No Sergio, No Stelvio – The Lohdown

Opinion


The first time it happened, I was hovering curbside—illegally—in the LAX arrivals area waiting for my betrothed to land. A backpacker sidled up alongside my passenger side on the diagonal. Our eyes met and she looked away—to the front of the car as she walked around it. I could see her brow furrow at the four-leaf clover on the fender and again when she saw the nose. Curiosity apparently satisfied, she wandered away.

It happened again minutes later, after I finished loading up the luggage. As the tailgate came down, I caught a guy on the curb staring before mouthing “Stelvio?” Yeah buddy, Quadrifoglio, in Misano blue with black 20-inch wheels.

On the way home, we stopped at Trader Joe’s. As we loaded up our groceries, a gentleman came around to say, “I just have to tell you, you have the most gorgeous car—really gorgeous,” before getting into his Infiniti FX45.

At my local surf spot the next morning, a father and son were loading boards into a rusty red FJ40 Toyota Land Cruiser parked next to the Stelvio. When I keyed the remote, the father looked up and asked what I thought about the Alfa. I told him what I tell you now: I’ve never had so many people show so much interest in an SUV.

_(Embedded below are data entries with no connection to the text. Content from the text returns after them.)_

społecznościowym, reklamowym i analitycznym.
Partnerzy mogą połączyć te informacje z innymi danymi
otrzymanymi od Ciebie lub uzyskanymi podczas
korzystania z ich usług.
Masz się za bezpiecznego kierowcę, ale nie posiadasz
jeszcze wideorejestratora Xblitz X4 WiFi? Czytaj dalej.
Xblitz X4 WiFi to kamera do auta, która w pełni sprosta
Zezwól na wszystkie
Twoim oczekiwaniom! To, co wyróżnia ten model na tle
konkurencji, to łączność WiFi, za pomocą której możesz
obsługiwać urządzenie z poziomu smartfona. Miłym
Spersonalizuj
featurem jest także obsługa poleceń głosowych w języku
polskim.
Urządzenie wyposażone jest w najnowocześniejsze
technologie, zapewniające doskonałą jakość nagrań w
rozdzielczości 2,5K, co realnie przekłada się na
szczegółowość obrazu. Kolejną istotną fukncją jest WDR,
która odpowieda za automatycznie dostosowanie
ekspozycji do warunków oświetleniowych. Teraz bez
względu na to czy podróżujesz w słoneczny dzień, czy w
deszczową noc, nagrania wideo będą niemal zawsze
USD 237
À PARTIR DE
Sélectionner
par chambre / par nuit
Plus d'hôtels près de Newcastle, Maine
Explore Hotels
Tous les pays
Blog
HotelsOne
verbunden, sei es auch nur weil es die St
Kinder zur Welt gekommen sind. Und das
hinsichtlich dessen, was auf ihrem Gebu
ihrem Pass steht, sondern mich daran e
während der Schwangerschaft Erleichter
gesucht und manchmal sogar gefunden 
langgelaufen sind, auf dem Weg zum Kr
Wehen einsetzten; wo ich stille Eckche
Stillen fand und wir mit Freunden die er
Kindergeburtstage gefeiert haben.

As you can divine from Detroit editor Alisa Priddle’s touching tribute to Sergio Marchionne, it’s hard to imagine how Alfa Romeo could have come back to America, or how this Quadrifoglio would have been built, without Marchionne’s leadership. No Sergio, no Stelvio.

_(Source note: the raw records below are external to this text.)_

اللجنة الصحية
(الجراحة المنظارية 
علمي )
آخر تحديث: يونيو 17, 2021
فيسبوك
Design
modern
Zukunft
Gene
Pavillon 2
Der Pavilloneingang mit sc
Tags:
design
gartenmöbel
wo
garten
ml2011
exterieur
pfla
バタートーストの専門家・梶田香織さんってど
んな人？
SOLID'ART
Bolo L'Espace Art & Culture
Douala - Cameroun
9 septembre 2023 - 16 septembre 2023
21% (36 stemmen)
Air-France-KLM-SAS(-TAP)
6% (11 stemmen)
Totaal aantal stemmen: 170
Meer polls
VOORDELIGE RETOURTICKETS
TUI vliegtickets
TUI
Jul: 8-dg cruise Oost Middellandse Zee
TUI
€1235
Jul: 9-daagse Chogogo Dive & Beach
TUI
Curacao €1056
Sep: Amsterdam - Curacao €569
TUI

I first met Marchionne in December 2012 when I had the honor of presenting the Ram truck team Motor Trend’s 2013 Truck of the Year award. For the occasion, Marchionne called an all-hands meeting at FCA’s headquarters in Auburn Hills, Michigan. I found out later this was only the second all-employee meeting since his arrival in June of 2009 after Chrysler’s tumultuous bankruptcy. It was also the largest public speaking engagement of my life to that point, and I was nervous as hell. I learned that day that my fears were misplaced; I was there to present the best kind of news, and nobody cared if my jokes were bad or if my fly was down.

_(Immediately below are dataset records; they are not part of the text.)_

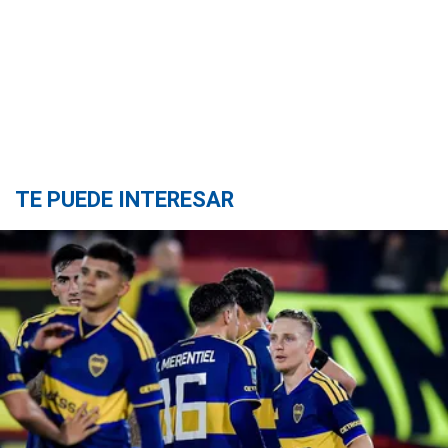
TE PUEDE INTERESAR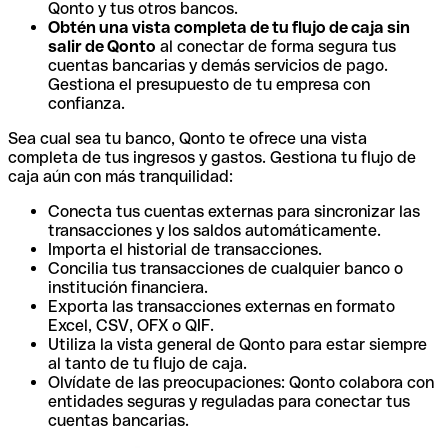
Qonto y tus otros bancos.
Obtén una vista completa de tu flujo de caja sin
salir de Qonto
al conectar de forma segura tus
cuentas bancarias y demás servicios de pago.
Gestiona el presupuesto de tu empresa con
confianza.
Sea cual sea tu banco, Qonto te ofrece una vista
completa de tus ingresos y gastos. Gestiona tu flujo de
caja aún con más tranquilidad:
Conecta tus cuentas externas para sincronizar las
transacciones y los saldos automáticamente.
Importa el historial de transacciones.
Concilia tus transacciones de cualquier banco o
institución financiera.
Exporta las transacciones externas en formato
Excel, CSV, OFX o QIF.
Utiliza la vista general de Qonto para estar siempre
al tanto de tu flujo de caja.
Olvídate de las preocupaciones: Qonto colabora con
entidades seguras y reguladas para conectar tus
cuentas bancarias.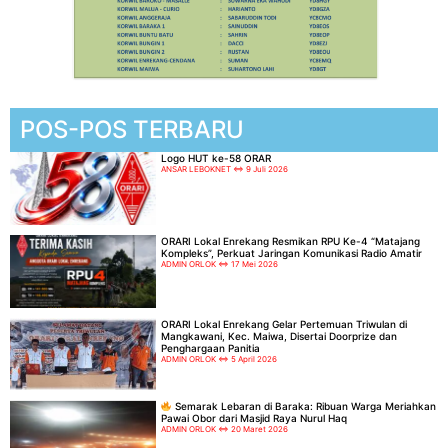
POS-POS TERBARU
Logo HUT ke-58 ORAR
ANSAR LEBOKNET
9 Juli 2026
ORARI Lokal Enrekang Resmikan RPU Ke-4 “Matajang
Kompleks”, Perkuat Jaringan Komunikasi Radio Amatir
ADMIN ORLOK
17 Mei 2026
ORARI Lokal Enrekang Gelar Pertemuan Triwulan di
Mangkawani, Kec. Maiwa, Disertai Doorprize dan
Penghargaan Panitia
ADMIN ORLOK
5 April 2026
Semarak Lebaran di Baraka: Ribuan Warga Meriahkan
Pawai Obor dari Masjid Raya Nurul Haq
ADMIN ORLOK
20 Maret 2026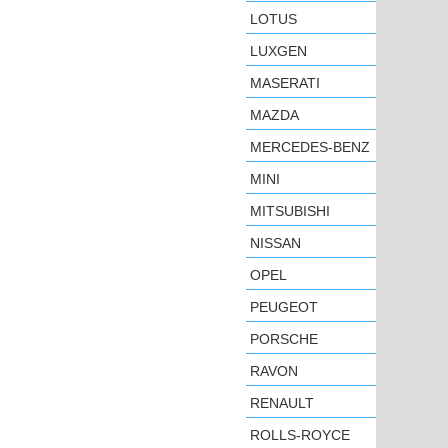
LOTUS
LUXGEN
MASERATI
MAZDA
MERCEDES-BENZ
MINI
MITSUBISHI
NISSAN
OPEL
PEUGEOT
PORSCHE
RAVON
RENAULT
ROLLS-ROYCE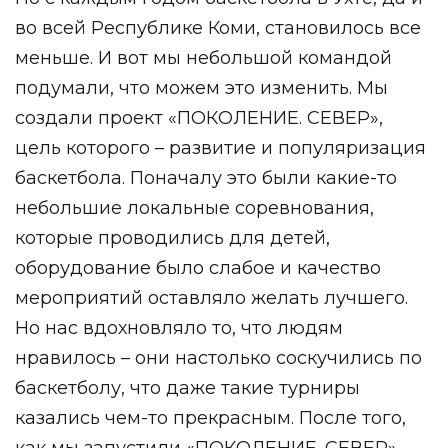
во всей Республике Коми, становилось все
меньше. И вот мы небольшой командой
подумали, что можем это изменить. Мы
создали проект «ПОКОЛЕНИЕ. СЕВЕР»,
цель которого – развитие и популяризация
баскетбола. Поначалу это были какие-то
небольшие локальные соревнования,
которые проводились для детей,
оборудование было слабое и качество
мероприятий оставляло желать лучшего.
Но нас вдохновляло то, что людям
нравилось – они настолько соскучились по
баскетболу, что даже такие турниры
казались чем-то прекрасным. После того,
как мы запустили «ПОКОЛЕНИЕ. СЕВЕР»,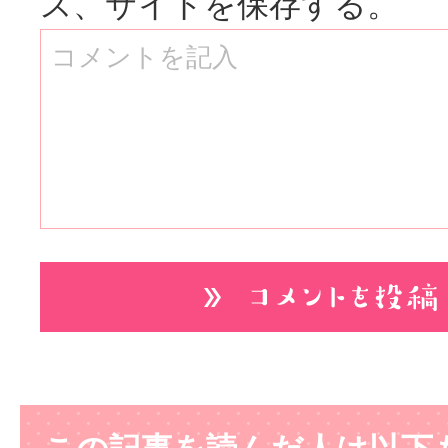
ス、サイトを保存する。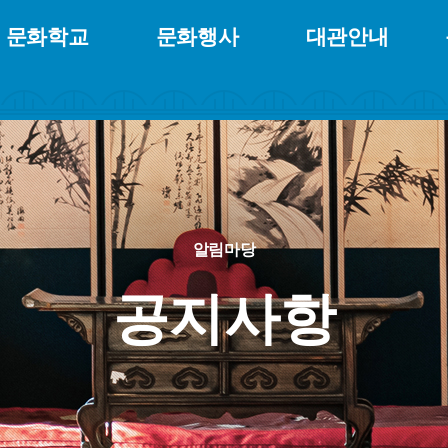
문화학교
문화행사
대관안내
알림마당
공지사항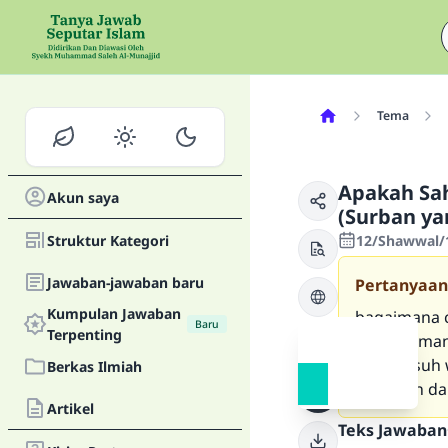
Tema
Apakah Sa
Akun saya
(Surban ya
Struktur Kategori
12/Shawwal/1
Jawaban-jawaban baru
Pertanyaan
Kumpulan Jawaban
bagaimana 
Baru
Terpenting
wajah diman
membasuh wa
Berkas Ilmiah
kesulitan d
Artikel
Teks Jawaban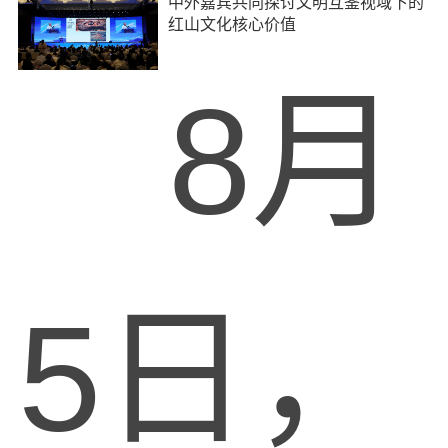
中外嘉宾共同探讨文明互鉴视域下的
红山文化核心价值
8月
5日，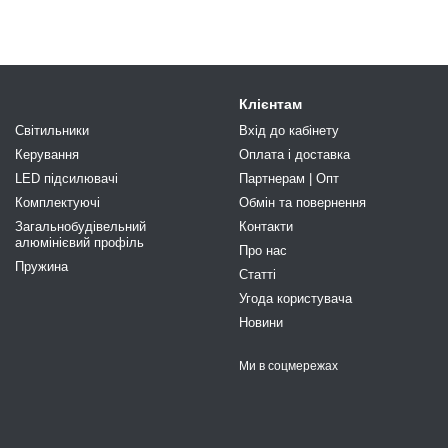
Клієнтам
Світильники
Вхід до кабінету
Керування
Оплата і доставка
LED підсилювачі
Партнерам | Опт
Комплектуючі
Обмін та повернення
Загальнобудівельний
Контакти
алюмінієвий профіль
Про нас
Пружина
Статті
Угода користувача
Новини
Ми в соцмережах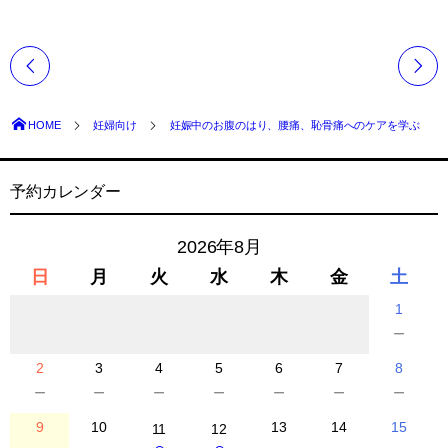
HOME
妊婦向け
妊娠中のお腹のはり、腰痛、恥骨痛へのケアを学ぶ
予約カレンダー
2026年8月
日
月
火
水
木
金
土
1
－
2
3
4
5
6
7
8
－
－
－
－
－
－
－
9
10
13
14
15
11
12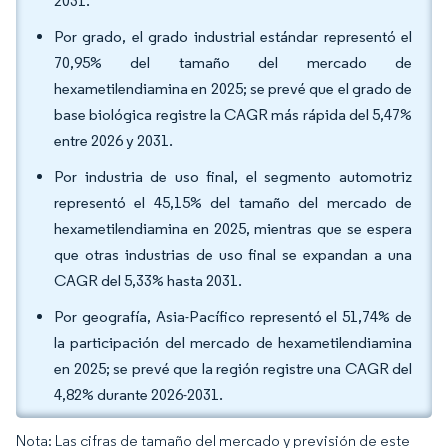
2031.
Por grado, el grado industrial estándar representó el
70,95% del tamaño del mercado de
hexametilendiamina en 2025; se prevé que el grado de
base biológica registre la CAGR más rápida del 5,47%
entre 2026 y 2031.
Por industria de uso final, el segmento automotriz
representó el 45,15% del tamaño del mercado de
hexametilendiamina en 2025, mientras que se espera
que otras industrias de uso final se expandan a una
CAGR del 5,33% hasta 2031.
Por geografía, Asia-Pacífico representó el 51,74% de
la participación del mercado de hexametilendiamina
en 2025; se prevé que la región registre una CAGR del
4,82% durante 2026-2031.
Nota: Las cifras de tamaño del mercado y previsión de este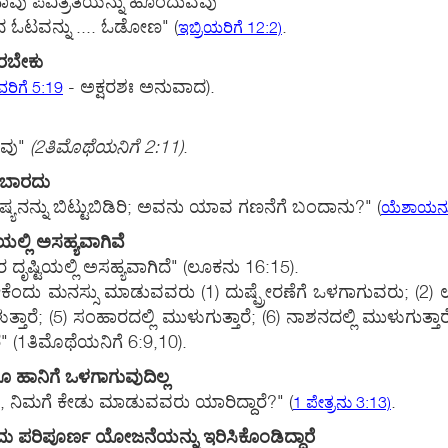
ವು ಪವಿತ್ರತೆಯನ್ನು ಹೊಂದುವೆವು
ದ ಓಟವನ್ನು .... ಓಡೋಣ"
(
.
ಇಬ್ರಿಯರಿಗೆ 12:2)
ಿರಬೇಕು
- ಅಕ್ಷರಶಃ ಅನುವಾದ).
ರಿಗೆ 5:19
ೆವು"
(2ತಿಮೊಥೆಯನಿಗೆ 2:11)
.
ಡಬಾರದು
ಯನನ್ನು ಬಿಟ್ಟುಬಿಡಿರಿ; ಅವನು ಯಾವ ಗಣನೆಗೆ ಬಂದಾನು?"
(
ಯೆಶಾಯನು
್ಲಿ ಅಸಹ್ಯವಾಗಿವೆ
ವರ ದೃಷ್ಟಿಯಲ್ಲಿ ಅಸಹ್ಯವಾಗಿದೆ" (ಲೂಕನು 16:15).
 ಮನಸ್ಸು ಮಾಡುವವರು (1) ದುಷ್ಪ್ರೇರಣೆಗೆ ಒಳಗಾಗುವರು; (2) ಉರ್ಲಿನಲ್
ತ್ತಾರೆ; (5) ಸಂಹಾರದಲ್ಲಿ ಮುಳುಗುತ್ತಾರೆ; (6) ನಾಶನದಲ್ಲಿ ಮುಳುಗುತ್ತಾರೆ; 
ರೆ" (1ತಿಮೊಥೆಯನಿಗೆ 6:9,10).
 ಹಾನಿಗೆ ಒಳಗಾಗುವುದಿಲ್ಲ
ದರೆ, ನಿಮಗೆ ಕೇಡು ಮಾಡುವವರು ಯಾರಿದ್ದಾರೆ?"
(
.
1 ಪೇತ್ರನು 3:13)
ಒಂದು ಪರಿಪೂರ್ಣ ಯೋಜನೆಯನ್ನು ಇರಿಸಿಕೊಂಡಿದ್ದಾರೆ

Much harder was what Marchionne and his lieutenants had to do to get FCA to that moment in time. It takes a special kind of leader to steer a company out of Chapter 11, fuse its culture with that of another multinational operation, all while keeping the rank and file motivated and charging in the right direction.

Marchionne wasn’t an easy guy to work for; stories of his temper, stratospheric expectations, and all-night, trans-Atlantic poker games are legend. But he could also be disarmingly candid and personable. I remember watching him work the last handful of journalists long after his Detroit auto show press conference had ended. These were local writers, mostly from small papers and outlets in FCA factory towns, yet he called out each journalist by name and pulled production numbers and financials without consulting notes. When he needed to disagree, during a press conference or earnings call, he did so without being disrespectful—or taking it to Twitter. I can think of industry execs and heads of state who could learn a lot from Marchionne’s style.

You may not agree with what has happened to all of the FCA brands under Marchionne’s leadership, but you cannot dispute that he brought Chrysler and Dodge back from the brink and helped Ram and Jeep flourish by challenging his most talented department heads to do their utmost. Thanks to acolytes Tim Kuniskis, Ralph Gilles, Reid Bigland, Steve Beahm, and Sergio’s successor Mike Manley, we are flush with Cherokees, Hellcats, Redeyes, Power Wagons, and Giulias—and have driverless Pacificas, hybrid Rams, and Jeep pickup trucks to look forward to. And don’t forget all the attention you’ll get if you spring for a Stelvio. Thank you, Sergio.